Grieg Seafood pledges transformation after horror year
Norway's Grieg Seafood has pledged to undergo a transformation of its business after a horrendous year in which profit before tax plummeted from NOK844 million ($75.7 million) to negative NOK2.6 billion (-$233 million).
Compared to the fourth quarter of 2023, Q4 2024 profit before tax slipped from NOK303 million to negative NOK1,590 million.
"While Rogaland continued to deliver strong operational and financial performance, the fourth quarter continued to bring difficult operating conditions and adverse biological events in Finnmark," said CEO Andreas Kvame.
"In Canada, we maintained a cautious approach in British Columbia given the persisting political uncertainty and worked to find a good way forward for our operations in Newfoundland. Due to changes and uncertainty in Canada we have recognized impairment losses of NOK1,737 million.
"Overall, we delivered slightly lower harvest volumes than expected and report an operational EBIT-loss of NOK74 million for the quarter. Operational EBIT for the full year 2024 was NOK8 million, compared with NOK780 million in 2023. That is not satisfactory.
"We have a great asset base but are currently not capturing the full value potential."
Kvame blamed operational and biological challenges on the affected results and cash flow, as well as a capital intensive post-smolt programs to support the company's growth capabilities.
"In combination, this has put strains on our liquidity position and financial flexibility," said Kvame.

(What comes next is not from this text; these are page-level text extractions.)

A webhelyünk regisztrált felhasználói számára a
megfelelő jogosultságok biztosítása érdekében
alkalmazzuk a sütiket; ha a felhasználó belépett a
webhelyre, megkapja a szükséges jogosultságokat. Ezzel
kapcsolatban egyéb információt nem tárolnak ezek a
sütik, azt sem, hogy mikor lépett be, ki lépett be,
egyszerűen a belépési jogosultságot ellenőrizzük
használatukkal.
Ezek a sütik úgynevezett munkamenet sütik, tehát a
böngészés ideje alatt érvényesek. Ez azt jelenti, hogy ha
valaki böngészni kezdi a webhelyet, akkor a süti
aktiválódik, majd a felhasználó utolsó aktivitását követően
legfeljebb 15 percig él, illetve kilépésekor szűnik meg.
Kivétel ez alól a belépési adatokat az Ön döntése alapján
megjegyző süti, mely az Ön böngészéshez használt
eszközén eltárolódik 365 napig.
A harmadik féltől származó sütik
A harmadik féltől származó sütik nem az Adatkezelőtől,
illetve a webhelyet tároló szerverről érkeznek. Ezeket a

"Acknowledging the need for action, we have launched a transformation program to lay the financial and organizational foundation for profitable and sustainable growth going forward.
"This includes reallocating resources towards our strong Norwegian assets base, while maintaining our position in Canada, efforts to secure financial strength, and sharpening of the operational initiatives we are running.
Kvame said the company would be focusing its efforts on sustainable and profitable growth in its Norwegian operations while protecting the value of its Canadian assets.
"This requires a solid balance sheet and strong financial fundament, and we are contemplating issuing a NOK1.5-2.0 billion hybrid bond loan that will add to equity and strengthen financial flexibility," said Kvame.